COS 37-4 - The effect of urbanization on the environmental characteristics of 81 ponds, a field study in metropole Flanders

Tuesday, August 9, 2016: 2:30 PM
Floridian Blrm D, Ft Lauderdale Convention Center
Jessie Engelen, Kristien Brans, Andros Gianuca, Fabio T. T. Hanashiro, Caroline Souffreau and Luc De Meester, Laboratory of Aquatic Ecology, Evolution and Conservation, KU Leuven, Leuven, Belgium
Background/Question/Methods

Urbanization puts enormous pressure on the earth’s ecosystems; it directly and indirectly impacts biodiversity and ecosystems by modifying hydrology, biogeochemical cycles, energy flow and nutrient cycles. However, the conversion to and expansion of urban areas is a very complex process, involving different aspects working at different spatial scales.
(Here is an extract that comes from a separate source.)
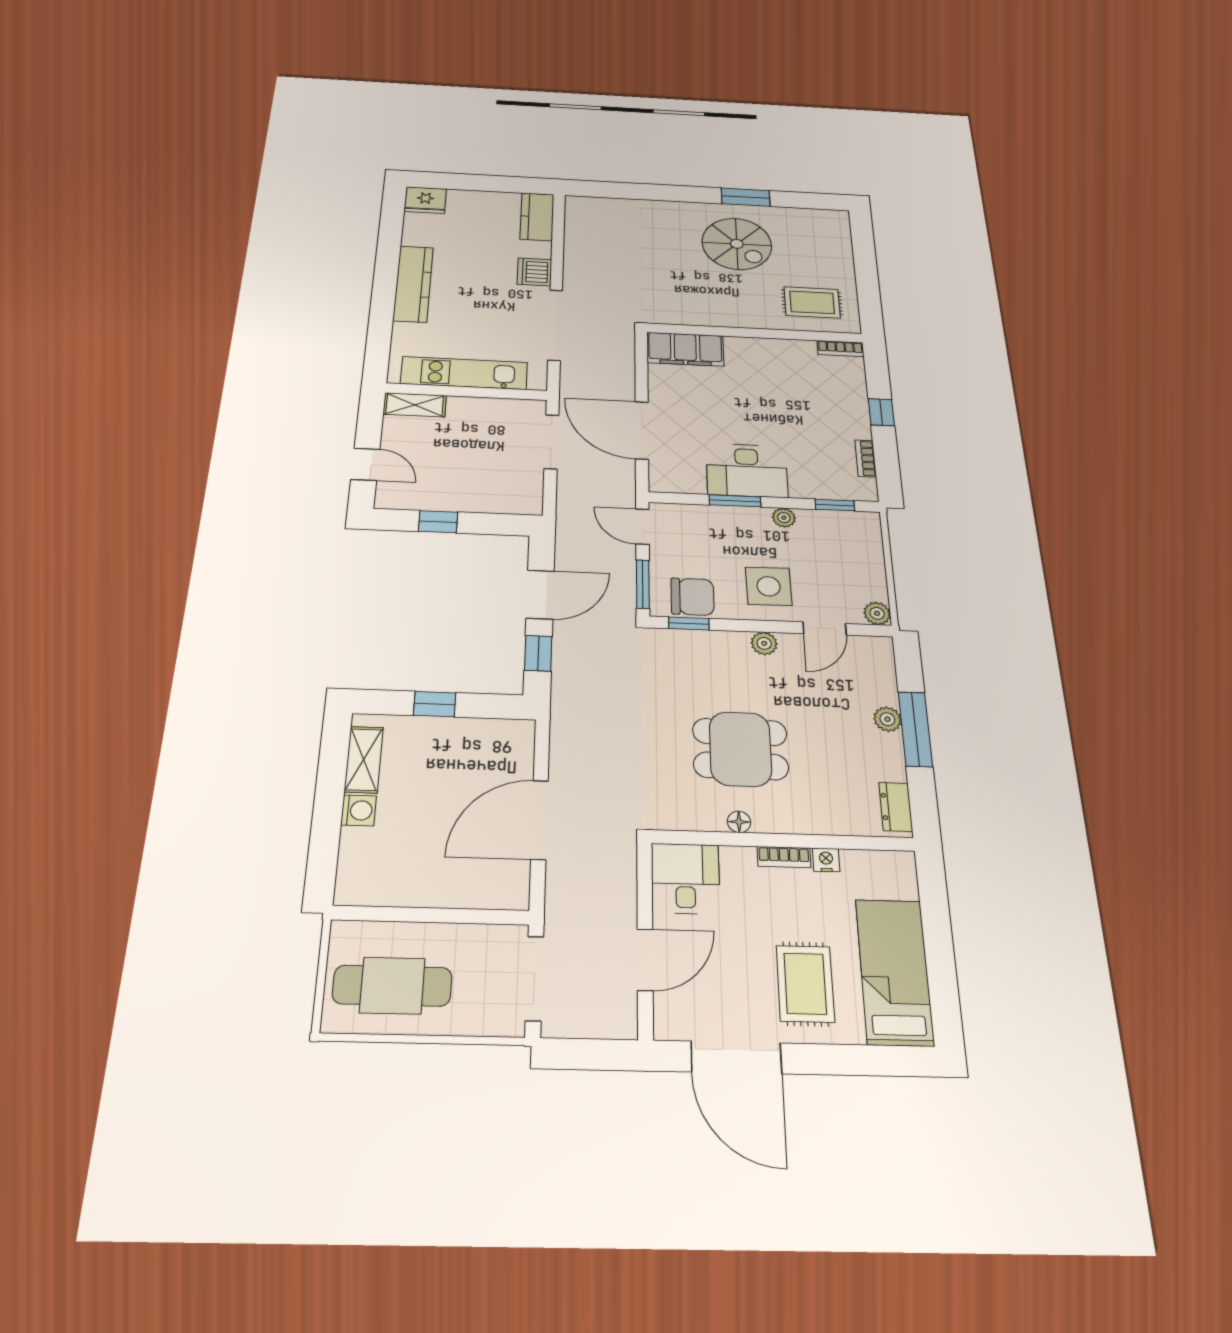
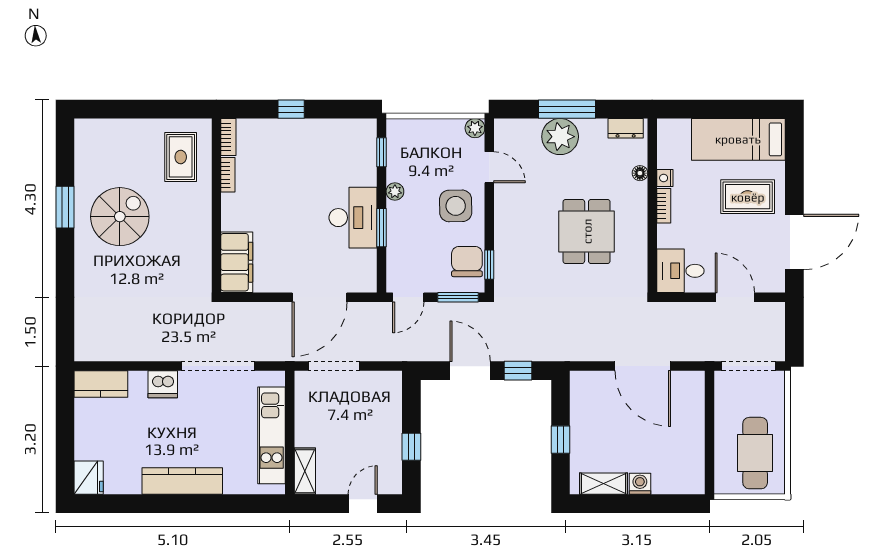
bookcase: (866, 458) -> (228, 175), moved, turned -90
plant: (764, 643) -> (503, 211), removed
plant: (887, 719) -> (560, 137), width x1.87, depth x1.87
floor lamp: (739, 822) -> (640, 173), moved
To better understand how urbanization affects ecosystems, it is therefore essential to include the spatial aspects of urbanization. Within Western Europe, Flanders is one of the most populated and urbanized regions characterized by a highly fragmented and diffuse landscape of urban and rural elements. Using 81 ponds in Flanders covering a gradient in urbanization we aimed to (1) estimate the relative importance of urbanization in explaining the variation in pond environment compared to other land use types (forest, nature, cropland, grassland); (2) assess at what spatial scale urbanization acts on and how this varies with spatial scale; and (3) how the importance of different land us types differs with spatial scale. The ponds were selected based on a unique hierarchical design in which urbanization levels (% build-up area around the pond for 50m radii up to 3200m radii) were uncorrelated at local and regional scale. For each pond we measured abiotic, biotic, and morphometric variables.

Results/Conclusions

RDA-based analyses show that although urbanization level explains only little of the environmental variation (0.17-1.35% explained, R²adjusted), it significantly affects pond environment, but only for urbanization levels determined at 50m up to 800m radii around the ponds. Pond substrate (artificial vs natural) confounded this pattern as there was a bias towards more artificial ponds located in local urban areas. For ponds with natural substrate (50 ponds), urbanization level significantly affected pond environment ranging from 400m up to 3200m radii, whereas no urbanization effect was detected for ponds with artificial substrate. Land use in general has a small but significant effect on pond environment, with percentage forest cover (R²adj: 1.42-4.82%) and built-up area (1.51-2.12%) being the main drivers. Forest cover has a significant effect on pond environment at all spatial scales and the effect increases with spatial scale, while percentage nature turns out to be important only at the local scale. This confirms the need for an integrated approach considering diverse spatial scales of urbanization and land use level.